WORK REQUEST 1 - In the anti-lag thread, what does the ecm do that makes exhaust temperature go up?
WORK REQUEST 2 - Name every distinct username that posts in the anti-lag thread.
WORK REQUEST 3 - Copy from the anti-lag thread the stretch from "Anti-lag is nothing" through "what he said.".

EXTRACT -
☆ ☆ ☆
# Anti-Lag, ever heard of it?



## MKIII_96 (Nov 25, 2006)

so my friend whos all into subarus told me that all the crazy subarus have some kind of setup that has something to do with backfiring and almost completly eliminates turbo lag. thought this was pretty sweet. not totally sure how it works.
couple vids
http://www.youtube.com/watch?v=kKvqvi3KsdI
http://www.youtube.com/watch?v=FvqTImWfz0w
http://www.youtube.com/watch?v=D53yHBT8-LM


----------



## lucas13dourado (Oct 1, 2007)

*FV-QR*

it says on your profile you have a GTI with a gt30/40r and you dont know what anti-lag is...?


----------



## the_q_jet (Mar 19, 2005)

*FV-QR*

some people just throw money for things but dont know much about it.







(not pointing fingers)


----------



## dub101 (Jul 19, 2002)

*Re: FV-QR (the_q_jet)*

Isnt this a forum where people can just ask questions??








Anti-lag is nothing new. However what is new about it, is that with the advances in tuning o.e.m. management systems it has become more available to the average customer. Basically the ecm retards the timing which causes the exhaust temp to go up and results in boost pressure without engine load. A relatively simple function of processor controled electronic ignition. 
Stan


----------



## filthyeuropean (Sep 23, 2006)

*Re: FV-QR (the_q_jet)*

^^ what he said.


----------



## lucas13dourado (Oct 1, 2007)

*FV-QR*


_Quote, originally posted by *dub101* »_Isnt this a forum where people can just ask questions??
☆ ☆ ☆
INFORMATION PROVIDED -
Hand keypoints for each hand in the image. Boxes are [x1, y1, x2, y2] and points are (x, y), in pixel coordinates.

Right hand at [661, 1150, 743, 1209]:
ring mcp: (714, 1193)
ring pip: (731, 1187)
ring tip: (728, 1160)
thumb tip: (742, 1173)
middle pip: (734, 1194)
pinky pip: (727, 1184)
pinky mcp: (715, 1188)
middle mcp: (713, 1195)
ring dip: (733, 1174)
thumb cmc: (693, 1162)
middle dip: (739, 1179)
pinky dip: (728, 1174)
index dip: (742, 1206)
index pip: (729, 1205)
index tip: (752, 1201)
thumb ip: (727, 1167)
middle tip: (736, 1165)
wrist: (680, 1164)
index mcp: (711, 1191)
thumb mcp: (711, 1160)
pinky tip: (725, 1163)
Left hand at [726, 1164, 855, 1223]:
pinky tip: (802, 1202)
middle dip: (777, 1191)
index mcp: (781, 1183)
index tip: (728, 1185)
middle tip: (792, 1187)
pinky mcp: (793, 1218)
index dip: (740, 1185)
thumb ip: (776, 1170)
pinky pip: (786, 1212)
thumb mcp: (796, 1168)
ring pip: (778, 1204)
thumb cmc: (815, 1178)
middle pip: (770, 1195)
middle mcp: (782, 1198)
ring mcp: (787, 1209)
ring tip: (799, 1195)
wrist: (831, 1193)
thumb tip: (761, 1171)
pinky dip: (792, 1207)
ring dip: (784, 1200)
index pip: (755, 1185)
☆ ☆ ☆
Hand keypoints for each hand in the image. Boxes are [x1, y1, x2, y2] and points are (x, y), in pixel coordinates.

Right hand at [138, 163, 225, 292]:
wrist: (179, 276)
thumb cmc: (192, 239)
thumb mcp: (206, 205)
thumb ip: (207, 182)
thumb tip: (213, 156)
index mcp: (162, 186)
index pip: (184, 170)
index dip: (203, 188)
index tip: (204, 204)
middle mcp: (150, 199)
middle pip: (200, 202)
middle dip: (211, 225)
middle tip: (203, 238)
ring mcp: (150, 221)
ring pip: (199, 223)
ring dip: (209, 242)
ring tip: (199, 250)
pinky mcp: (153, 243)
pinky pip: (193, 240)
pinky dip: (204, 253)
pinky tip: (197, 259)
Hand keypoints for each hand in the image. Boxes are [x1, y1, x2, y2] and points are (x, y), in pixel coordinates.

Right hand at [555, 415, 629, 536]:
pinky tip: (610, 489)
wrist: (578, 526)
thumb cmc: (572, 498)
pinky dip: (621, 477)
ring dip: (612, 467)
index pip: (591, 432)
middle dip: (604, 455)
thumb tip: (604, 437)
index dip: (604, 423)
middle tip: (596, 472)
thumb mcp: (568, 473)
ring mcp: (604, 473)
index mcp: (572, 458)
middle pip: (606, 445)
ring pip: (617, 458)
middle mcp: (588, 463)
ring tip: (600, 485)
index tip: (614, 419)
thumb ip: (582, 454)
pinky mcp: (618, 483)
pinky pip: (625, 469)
☆ ☆ ☆
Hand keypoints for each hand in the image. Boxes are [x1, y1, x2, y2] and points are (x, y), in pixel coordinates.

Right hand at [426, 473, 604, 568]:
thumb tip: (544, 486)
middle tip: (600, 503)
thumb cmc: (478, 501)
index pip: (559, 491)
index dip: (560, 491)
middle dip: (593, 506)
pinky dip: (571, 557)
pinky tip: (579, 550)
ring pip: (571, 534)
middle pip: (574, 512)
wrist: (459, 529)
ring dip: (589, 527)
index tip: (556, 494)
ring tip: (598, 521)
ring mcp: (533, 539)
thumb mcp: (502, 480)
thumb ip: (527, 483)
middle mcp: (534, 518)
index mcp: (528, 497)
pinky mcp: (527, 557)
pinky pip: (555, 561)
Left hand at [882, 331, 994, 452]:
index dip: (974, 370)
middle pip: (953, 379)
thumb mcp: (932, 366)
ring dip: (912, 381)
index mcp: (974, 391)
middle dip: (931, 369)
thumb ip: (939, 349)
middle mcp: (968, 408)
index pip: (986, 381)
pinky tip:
☆ ☆ ☆
RESPONSE AREA 1 - It retards the timing.

RESPONSE AREA 2 - MKIII_96, lucas13dourado, the_q_jet, dub101, filthyeuropean

RESPONSE AREA 3 -
Anti-lag is nothing new. However what is new about it, is that with the advances in tuning o.e.m. management systems it has become more available to the average customer. Basically the ecm retards the timing which causes the exhaust temp to go up and results in boost pressure without engine load. A relatively simple function of processor controled electronic ignition. 
Stan


----------



## filthyeuropean (Sep 23, 2006)

*Re: FV-QR (the_q_jet)*

^^ what he said.